Im Partnerarchiv im nordböhmischen Litoměřice / Leitmeritz hingegen stellen Ausländer, überwiegend Deutsche, mehr als 10 Prozent der Besucher. Die Entwicklung bei den tschechischen Freizeitforschern gelte auch für die ausländischen Besucher, bestätigt die Leitmeritzer Archivarin Jana Vanišová:
„Ein neuer Trend zur Ahnenforschung ist vor allem bei den jüngeren Leuten zu verzeichnen. In den letzten fünf bis zehn Jahren hat ihr Interesse einen neuen Höhepunkt erreicht. Manche kommen mehrmals im Jahr und nehmen sich dafür auch Urlaub, eine Woche im Sommer, eine Woche im Winter. Die Suche nach den Vorfahren ist für viele ein großes Hobby geworden. Und natürlich kommen nach wie vor die Laien-Genealogen, die sich ihrer Forschung in der Rente widmen.“
Im Gebietsarchiv Leitmeritz lagern die Kirchenbücher der Kreise Ústí nad Labem / Aussig und Liberec / Reichenberg. Große Teile dieser nordböhmischen Kreise waren bis kurz nach dem Zweiten Weltkrieg überwiegend deutsch besiedelt. Folglich sind die meisten der historischen Dokumente in Leitmeritz in deutscher Sprache. Für deutsch sprechende Forscher bedeutet das jedoch nur bedingt eine Erleichterung, sagt Vanišová:
„Ein Problem ist oft die altdeutsche Kurrentschrift. Aber wir geben den Leuten dann Schriftmuster oder sie suchen sich die Muster selbst im Internet. Viele haben sich aber schon zu Hause mit den alten Schriften beschäftigt und kommen gut vorbereitet ins Archiv. Denen geben wir dann lediglich eine Einführung in die Archivsuche, und den Rest erledigen sie weitgehend selbstständig. Unser ältestes Kirchenbuch – aus der Stadt Kadaň – stammt aus dem Jahr 1562. Viele weitere sind aus dem 16. Jahrhundert.

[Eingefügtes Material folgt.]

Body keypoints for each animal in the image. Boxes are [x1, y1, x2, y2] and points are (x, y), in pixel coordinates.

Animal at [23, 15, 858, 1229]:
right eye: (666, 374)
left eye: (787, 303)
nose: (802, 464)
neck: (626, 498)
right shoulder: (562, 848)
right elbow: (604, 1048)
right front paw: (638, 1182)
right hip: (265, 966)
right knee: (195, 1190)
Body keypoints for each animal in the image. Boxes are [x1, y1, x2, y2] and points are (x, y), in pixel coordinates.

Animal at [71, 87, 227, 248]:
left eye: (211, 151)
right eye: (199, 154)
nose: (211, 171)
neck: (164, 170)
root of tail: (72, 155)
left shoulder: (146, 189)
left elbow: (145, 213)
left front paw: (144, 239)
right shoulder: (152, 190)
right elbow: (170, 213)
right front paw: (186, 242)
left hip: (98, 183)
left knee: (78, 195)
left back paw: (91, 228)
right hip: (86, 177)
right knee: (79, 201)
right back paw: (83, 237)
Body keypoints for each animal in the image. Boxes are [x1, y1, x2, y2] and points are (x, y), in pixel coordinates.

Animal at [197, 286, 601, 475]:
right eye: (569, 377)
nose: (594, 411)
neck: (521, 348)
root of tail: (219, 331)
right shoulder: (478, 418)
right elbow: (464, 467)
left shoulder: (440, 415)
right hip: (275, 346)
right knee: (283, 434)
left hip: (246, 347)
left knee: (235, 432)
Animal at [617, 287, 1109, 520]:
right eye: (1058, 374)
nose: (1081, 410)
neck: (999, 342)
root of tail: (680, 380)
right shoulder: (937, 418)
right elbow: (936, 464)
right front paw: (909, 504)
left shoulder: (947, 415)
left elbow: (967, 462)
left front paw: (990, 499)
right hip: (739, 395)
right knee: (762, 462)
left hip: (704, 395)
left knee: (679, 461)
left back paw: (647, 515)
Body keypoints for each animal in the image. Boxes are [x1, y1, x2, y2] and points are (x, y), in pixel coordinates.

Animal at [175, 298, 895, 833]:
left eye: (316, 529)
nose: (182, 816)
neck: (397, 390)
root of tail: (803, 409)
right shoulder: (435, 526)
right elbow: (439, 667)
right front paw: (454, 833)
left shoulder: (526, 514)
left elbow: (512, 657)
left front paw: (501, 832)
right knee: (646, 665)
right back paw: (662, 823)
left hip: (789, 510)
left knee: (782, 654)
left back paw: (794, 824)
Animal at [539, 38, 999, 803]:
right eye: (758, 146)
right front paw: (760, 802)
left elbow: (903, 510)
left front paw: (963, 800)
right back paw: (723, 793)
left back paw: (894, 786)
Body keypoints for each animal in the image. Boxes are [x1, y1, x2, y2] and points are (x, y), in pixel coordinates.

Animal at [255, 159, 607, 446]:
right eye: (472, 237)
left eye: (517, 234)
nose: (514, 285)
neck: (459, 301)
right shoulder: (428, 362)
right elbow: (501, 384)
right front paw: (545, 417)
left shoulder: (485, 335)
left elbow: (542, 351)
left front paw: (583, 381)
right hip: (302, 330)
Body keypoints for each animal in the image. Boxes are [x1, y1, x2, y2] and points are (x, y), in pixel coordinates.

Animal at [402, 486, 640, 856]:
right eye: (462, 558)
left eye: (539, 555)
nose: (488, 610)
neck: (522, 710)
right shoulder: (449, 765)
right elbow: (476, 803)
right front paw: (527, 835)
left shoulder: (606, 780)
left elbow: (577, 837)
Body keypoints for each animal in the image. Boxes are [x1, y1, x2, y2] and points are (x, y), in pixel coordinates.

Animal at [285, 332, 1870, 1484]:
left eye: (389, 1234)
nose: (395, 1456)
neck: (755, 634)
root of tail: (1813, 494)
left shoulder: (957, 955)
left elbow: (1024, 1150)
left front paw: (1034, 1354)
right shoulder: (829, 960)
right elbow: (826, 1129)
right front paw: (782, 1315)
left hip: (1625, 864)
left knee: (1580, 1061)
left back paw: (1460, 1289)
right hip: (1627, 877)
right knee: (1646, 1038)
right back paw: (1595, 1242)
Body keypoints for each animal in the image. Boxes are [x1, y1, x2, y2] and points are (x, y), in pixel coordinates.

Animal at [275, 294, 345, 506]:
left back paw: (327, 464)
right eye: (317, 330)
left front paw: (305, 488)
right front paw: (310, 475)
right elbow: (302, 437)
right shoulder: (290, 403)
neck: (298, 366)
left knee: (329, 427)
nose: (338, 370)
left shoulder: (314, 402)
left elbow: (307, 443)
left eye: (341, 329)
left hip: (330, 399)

Bei diesen ältesten Kirchenbüchern sind dann auch Lateinkenntnisse gefragt. Wenn die Hobbyforscher dann wirklich nicht mehr weiter wissen, nehmen sie oft die Hilfe von professionellen Genealogen in Anspruch, die dann den Familienstammbaum vervollständigen.“
Neben der Arbeit für Behörden oder auch für biographische Nachschlagewerke bedeutet der Boom der Ahnenforschung unter Privatleuten – Tschechen wie Ausländern – für diese professionellen Genealogen ganz bestimmt ein einträgliches Geschäft, glaubt Vanišová.
Ihre Kollegin Vladmíra Hradecká im Prager Gebietsarchiv scheut sich zwar von einem völlig neuen Trend zur Ahnenforschung zu sprechen. Denn es habe schon immer sehr viele Hobbygenealogen gegeben. Das wachsende Interesse in den letzten Jahren sei aber auffällig – abzulesen gerade auch an der steigenden Zahl jüngerer Leute, die den Weg in die Archive finden. Gründe kann Hradecká nur vermuten:
„Vielleicht bringt das unser technisches Zeitalter mit sich. Es gibt eine Tendenz, die eigenen Wurzeln zu idealisieren. Die Leute sagen, sie beneiden ihre Ahnen, in einer angeblich ruhigen Zeit gelebt zu haben. Aber wenn sie in die Suche eintauchen, erfahren Sie zum Beispiel etwas über die bittere Armut, in der ihre Vorfahren lebten, oder die hohe Säuglingssterblichkeit vergangener Zeiten.“
Auch wenn die Hobbyforscher ihre idealisierten Vorstellungen von der Vergangenheit ablegen - das Interesse für die Genealogie ist geweckt. So war es auch bei Luboš Hamouz. Nachdem er die französische Herkunft seines Nachnamens kannte, wollte der Mittfünfziger noch eine weitere Unbekannte der Familiengeschichte ans Tageslicht bringen:
„Unser Vater wurde unehelich geboren, und wir wussten einfach nicht, wer unser leiblicher Großvater war. Aber mit den Informationen, die wir hatten, habe ich in diversen Archiven gesucht und jetzt wahrscheinlich den Mann gefunden, der meinen Vater gezeugt hat. Es gibt noch weitere Nachkommen von ihm. Um ganz sicher zu gehen, müsste man einen DNA-Abgleich machen, aber das ist eine sensible Angelegenheit, und deshalb wird es die völlige Gewissheit wohl nicht geben.“
Auch wenn die Ahnenforschung die letzte Antwort nicht geben kann, seine Archivsuche hat Luboš Hamouz detektivisches Vergnügen bereitet.